> [EXERCISE] Transcribe only the lines of the listing below from the one holding "[661,292,981,309] /tickets/?priority=<priority> ->" through the one holding "[701,598,867,615] /tickets/delete ->", inclusive, without any change.

> [DATA]
###
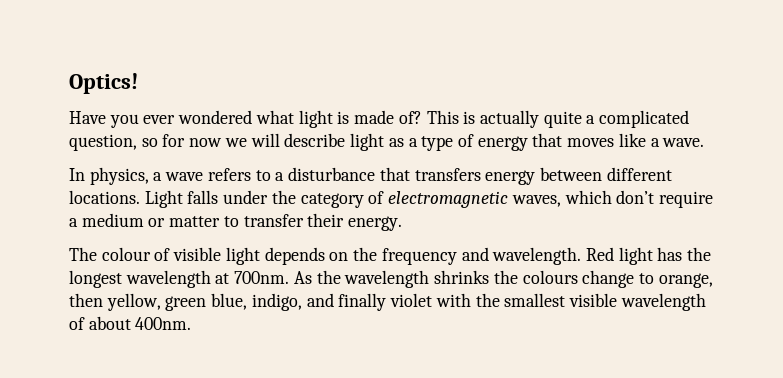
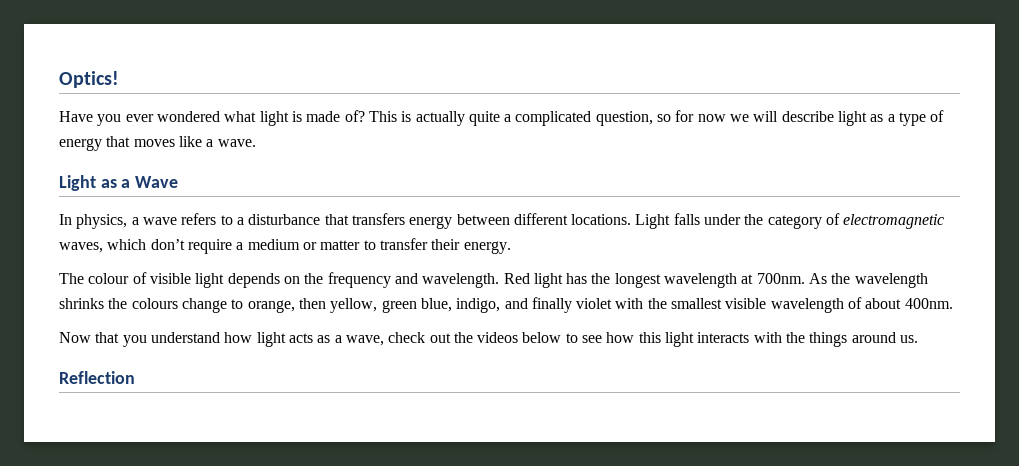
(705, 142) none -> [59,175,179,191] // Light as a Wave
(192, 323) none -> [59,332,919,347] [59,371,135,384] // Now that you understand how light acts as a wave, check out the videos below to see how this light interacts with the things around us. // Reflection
###
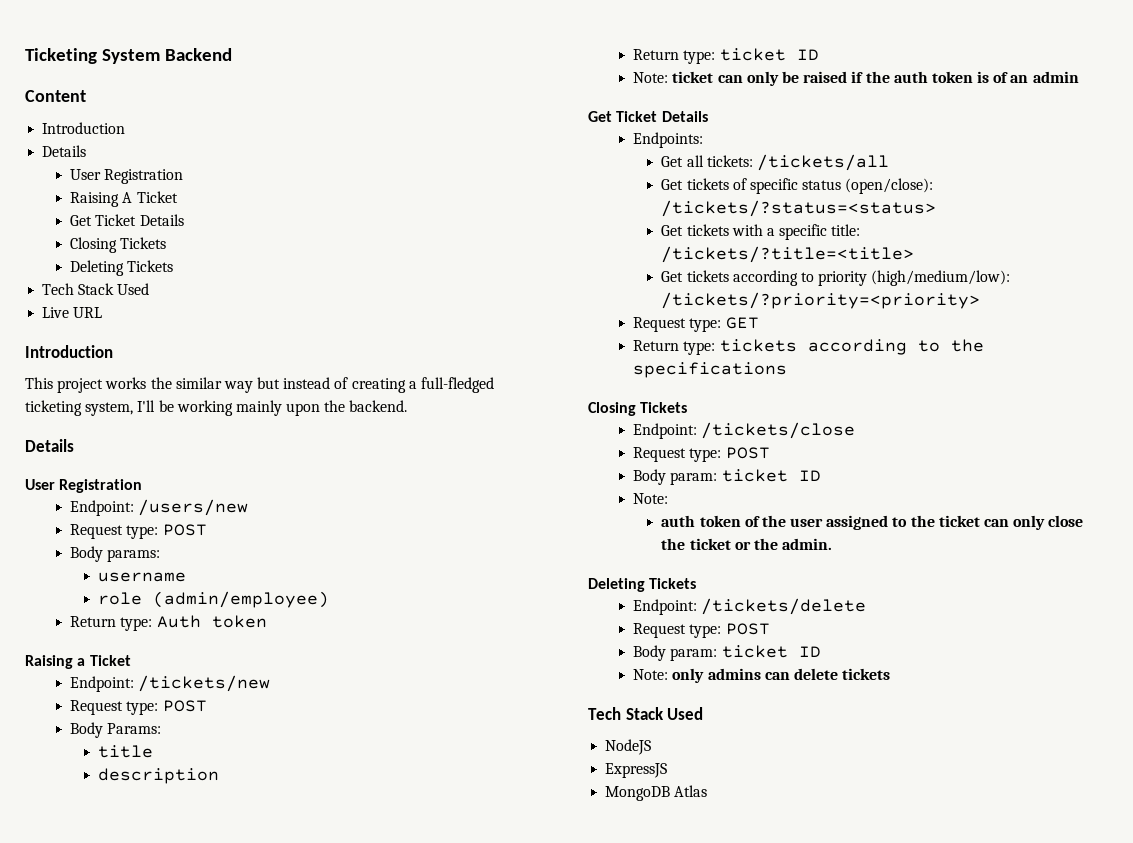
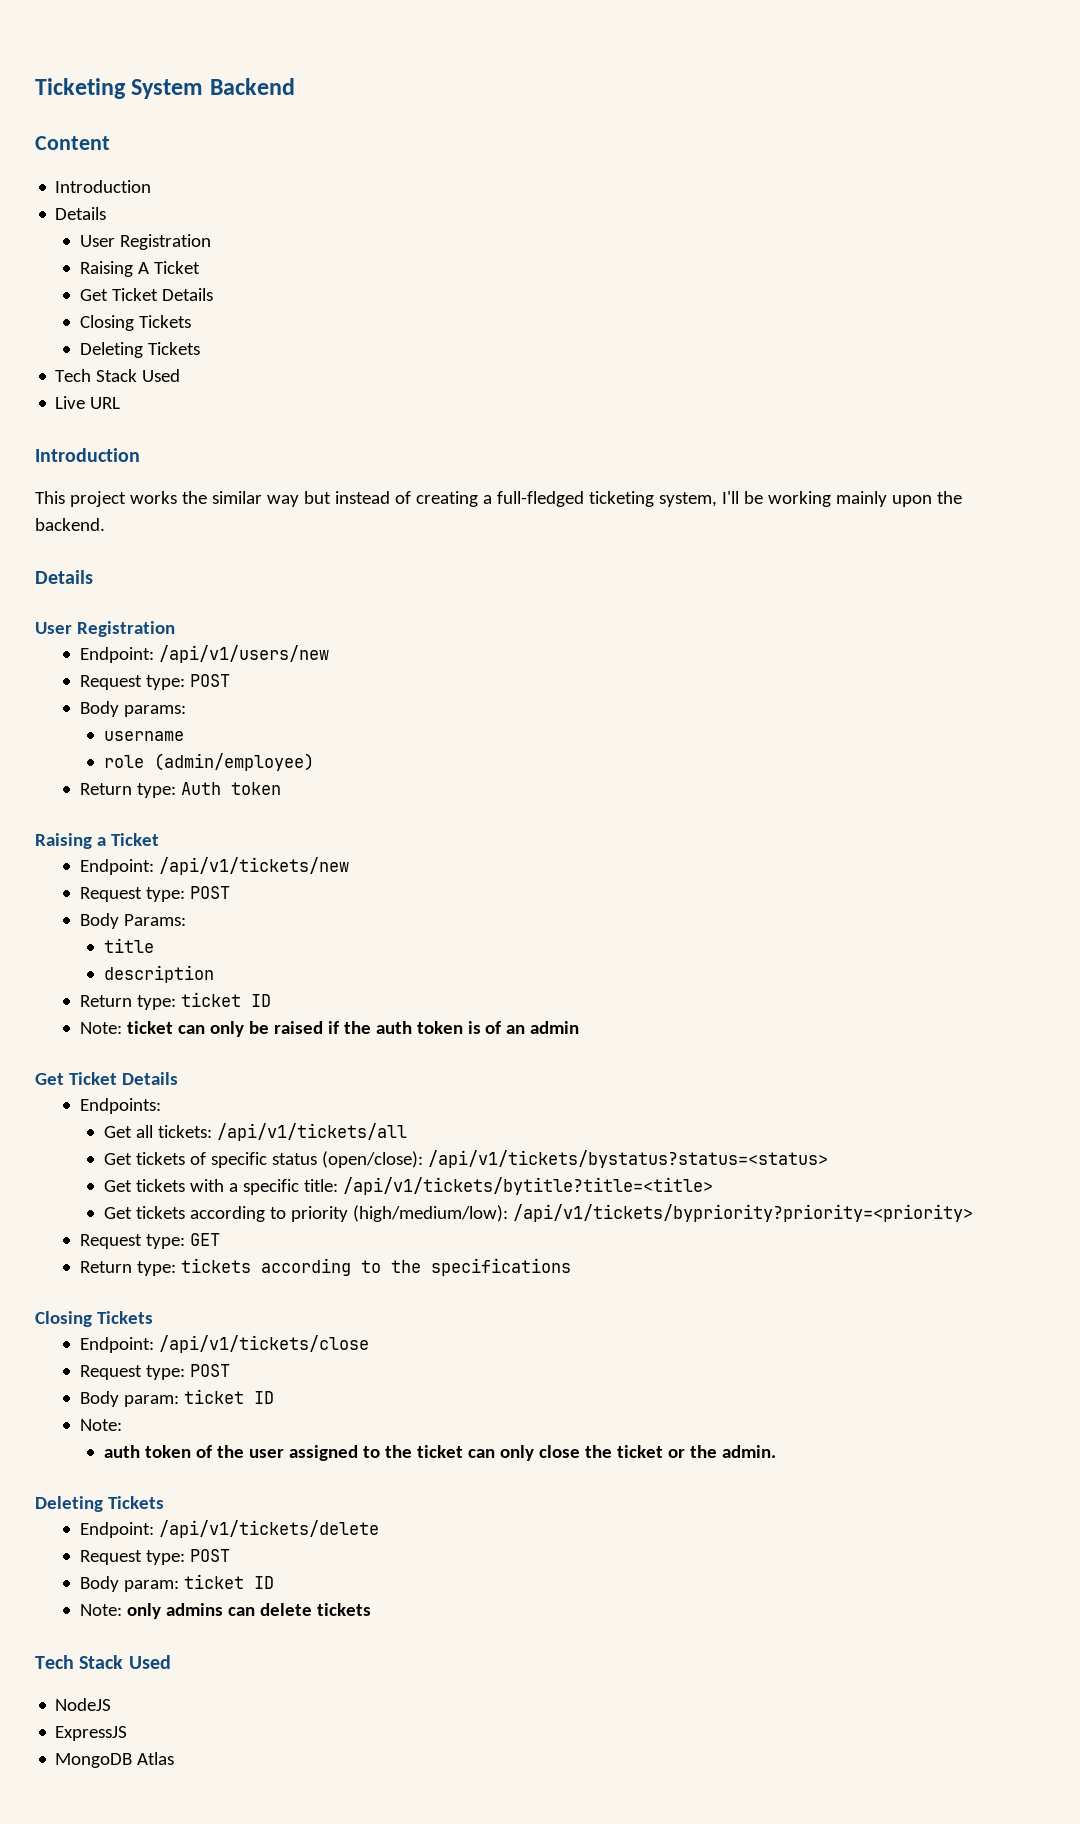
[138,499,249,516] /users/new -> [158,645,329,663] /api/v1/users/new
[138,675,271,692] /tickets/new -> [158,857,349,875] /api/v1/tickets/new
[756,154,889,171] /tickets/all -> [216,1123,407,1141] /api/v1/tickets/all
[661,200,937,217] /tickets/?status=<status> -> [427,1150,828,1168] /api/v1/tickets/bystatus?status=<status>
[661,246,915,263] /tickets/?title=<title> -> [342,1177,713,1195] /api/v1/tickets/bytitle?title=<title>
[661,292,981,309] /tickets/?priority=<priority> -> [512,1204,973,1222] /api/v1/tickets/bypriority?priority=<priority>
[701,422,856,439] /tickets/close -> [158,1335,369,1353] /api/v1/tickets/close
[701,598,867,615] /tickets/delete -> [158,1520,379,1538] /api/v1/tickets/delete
###
> [WORKED SOLUTION]
[661,292,981,309] /tickets/?priority=<priority> -> [512,1204,973,1222] /api/v1/tickets/bypriority?priority=<priority>
[701,422,856,439] /tickets/close -> [158,1335,369,1353] /api/v1/tickets/close
[701,598,867,615] /tickets/delete -> [158,1520,379,1538] /api/v1/tickets/delete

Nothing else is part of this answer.